Sunday, November 11, 2012

Mommy Hold Me!

            This week we have been plagued with what I have named the dreaded Mommy hold me disease. It started with a low grade fever and being super fussy. The fever has since broken but the fussyness has remained. As I type this one handed as she sleeps on my lap I wonder when it will abate. Ducky is for the most part a very happy baby other than the hour before bathtime/bedtime when she is an absolute demon. She will of course throw a fit every once in while when I take something off of her or yell at her but she normally forgets and moves on shortly. This week I realized exactly how lucky I have been.

              Perfect example of how she is acting differently was lunch the other day, I took the food out of the oven and off the cookie sheet, put it on a plate. Now normally when I tell her something is too hot she will look at me seriously and say hot while fanning her mouth then wander off to play until I tell her its ok to eat. That day she screamed, not cried, screamed for 7 minutes straight, and yes I timed it. It wasn't like she was hungry either she had just eaten her lunch, this was my lunch. I tried everything to get her to calm down but nothing worked until I decided it was cool enough and she had a minuscule bite then wandered off. That's the most extreme she's been with me for the most part its just whiny and wanting mommy to hold her. 

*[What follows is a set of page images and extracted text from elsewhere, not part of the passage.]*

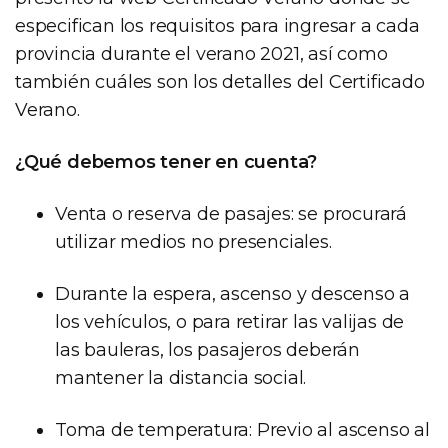
especifican los requisitos para ingresar a cada
provincia durante el verano 2021, así como
también cuáles son los detalles del Certificado
Verano.
¿Qué debemos tener en cuenta?
Venta o reserva de pasajes: se procurará
utilizar medios no presenciales.
Durante la espera, ascenso y descenso a
los vehículos, o para retirar las valijas de
las bauleras, los pasajeros deberán
mantener la distancia social.
Toma de temperatura: Previo al ascenso al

              I don't mean just snuggle on the couch and read a book/watch a movie hold me. She wants me to hold her while we build with blocks, while we color, pretty much if she can find a way for me to hold her she wants it. I really wish I had a photo of me trying to crochet while she was sitting on my lap. I'm hoping this is just a growth spurt but it's been so long since she had one I kinda forget what they're like! She does want to eat nonstop which I remember from before but she's not tired all the time like she was in previous growth spurts.

            People always say about not coddling your child and fostering dependence. I don't want a child that is permanently attached to me and can't function on her own. At the same time I can't stand the thought that she is in pain and I'm telling her "no I won't comfort you, sorry go play". I figure she can have a couple more days of being spoiled and if she is still acting fussy we might go to the doctors to make sure nothings wrong then move on from there. I'm still just praying I don't mess her up too bad!